[Stored dataset items]

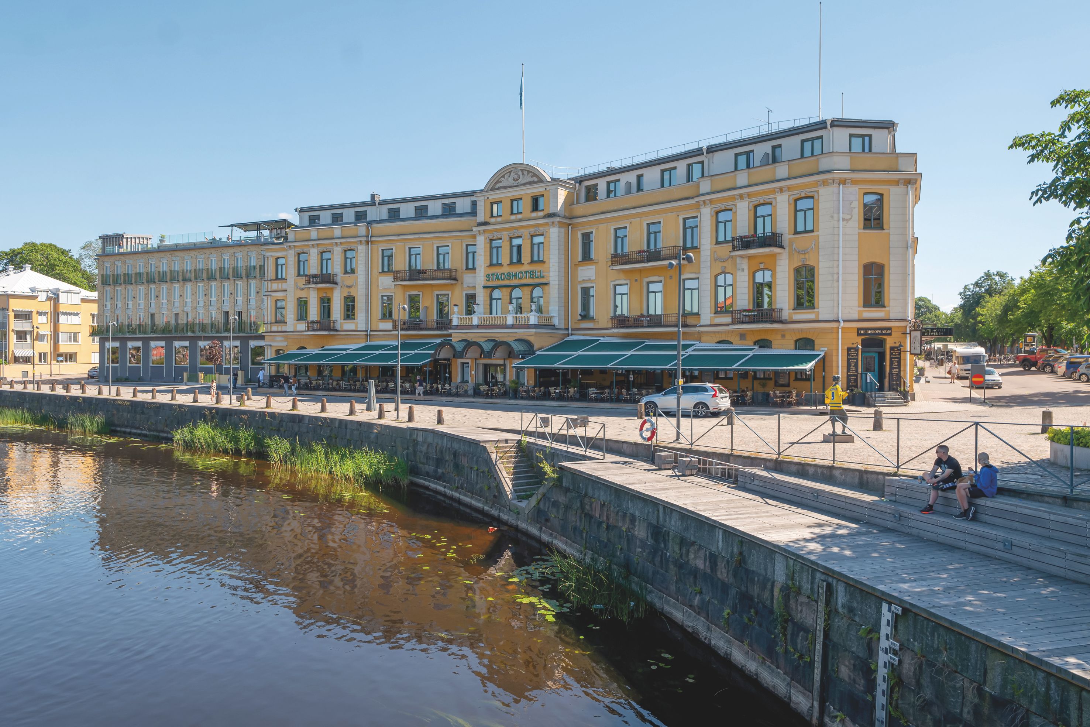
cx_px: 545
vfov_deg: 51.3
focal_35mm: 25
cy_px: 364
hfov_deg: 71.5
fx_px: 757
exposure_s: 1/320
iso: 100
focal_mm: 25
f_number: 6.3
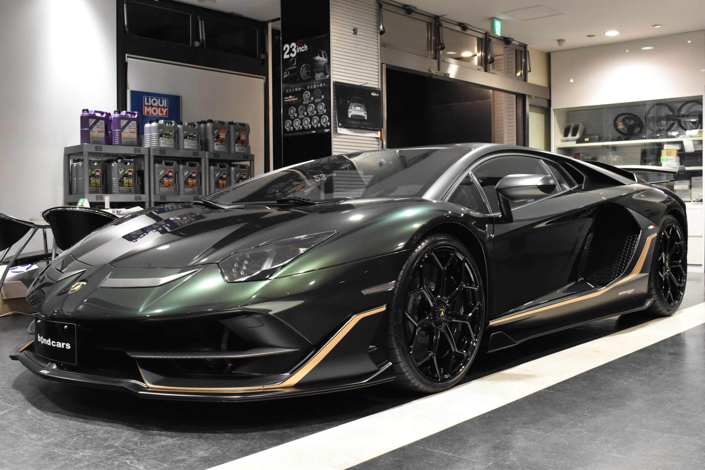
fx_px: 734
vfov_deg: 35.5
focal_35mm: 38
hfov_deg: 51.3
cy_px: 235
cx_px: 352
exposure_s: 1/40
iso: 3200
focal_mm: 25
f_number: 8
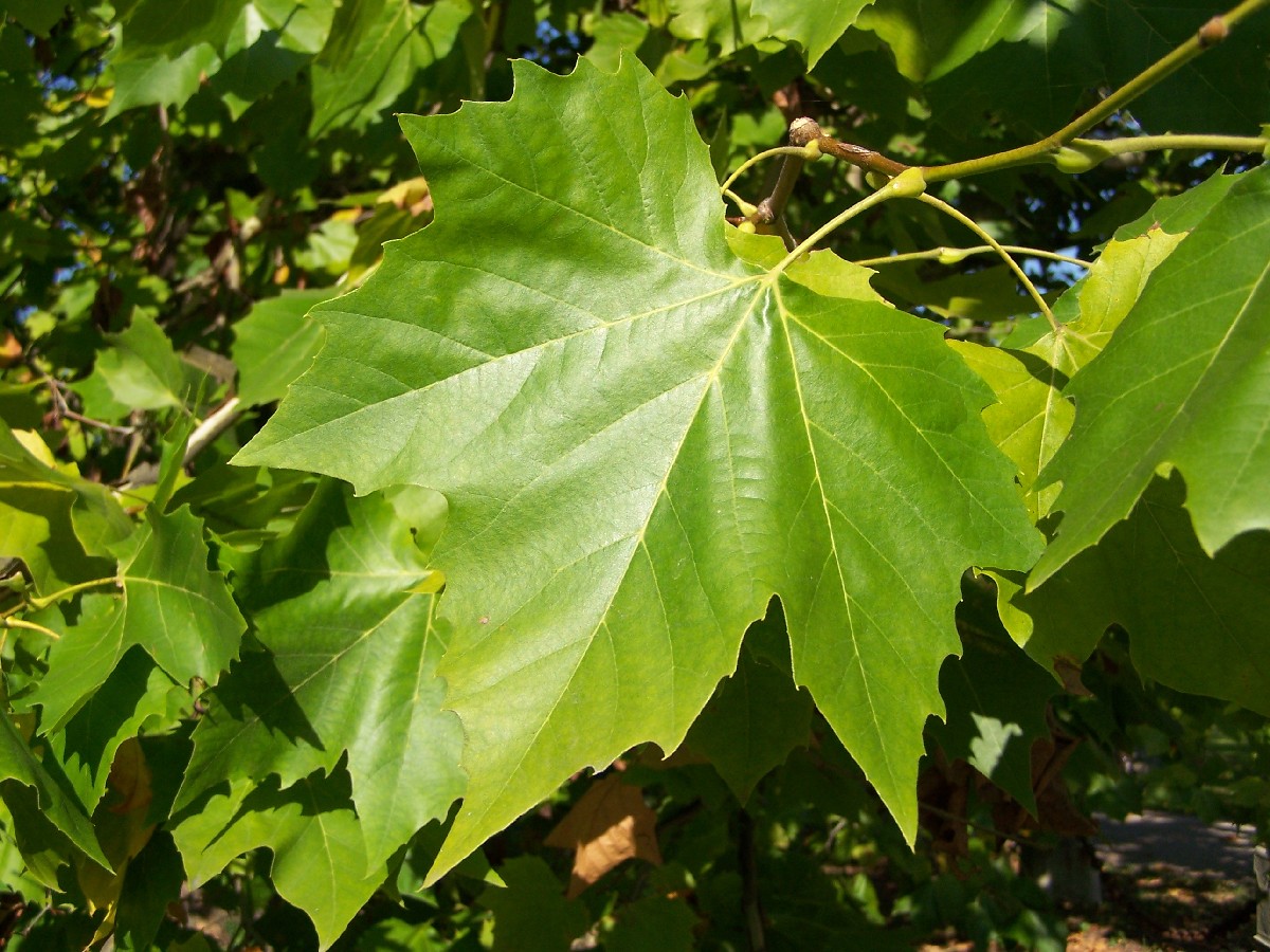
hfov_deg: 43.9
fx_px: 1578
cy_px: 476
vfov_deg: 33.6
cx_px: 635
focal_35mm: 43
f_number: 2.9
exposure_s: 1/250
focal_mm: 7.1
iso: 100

--

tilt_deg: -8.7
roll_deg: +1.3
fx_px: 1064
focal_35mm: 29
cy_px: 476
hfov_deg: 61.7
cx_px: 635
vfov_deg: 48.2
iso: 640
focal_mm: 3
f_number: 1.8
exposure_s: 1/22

--

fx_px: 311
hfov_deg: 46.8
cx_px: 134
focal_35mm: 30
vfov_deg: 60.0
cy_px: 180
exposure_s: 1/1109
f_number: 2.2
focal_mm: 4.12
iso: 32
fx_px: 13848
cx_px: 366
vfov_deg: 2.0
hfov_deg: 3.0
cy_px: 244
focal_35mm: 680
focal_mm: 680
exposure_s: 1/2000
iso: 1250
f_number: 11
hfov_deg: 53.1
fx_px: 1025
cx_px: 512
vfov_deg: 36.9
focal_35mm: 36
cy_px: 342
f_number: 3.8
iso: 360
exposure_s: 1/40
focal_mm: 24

Activity: Scan the entries above for the line containing "f_number: 11", and copy it and all lines after it exactly, down to and including the line containing "focal_mm: 24".

Answer box:
f_number: 11
hfov_deg: 53.1
fx_px: 1025
cx_px: 512
vfov_deg: 36.9
focal_35mm: 36
cy_px: 342
f_number: 3.8
iso: 360
exposure_s: 1/40
focal_mm: 24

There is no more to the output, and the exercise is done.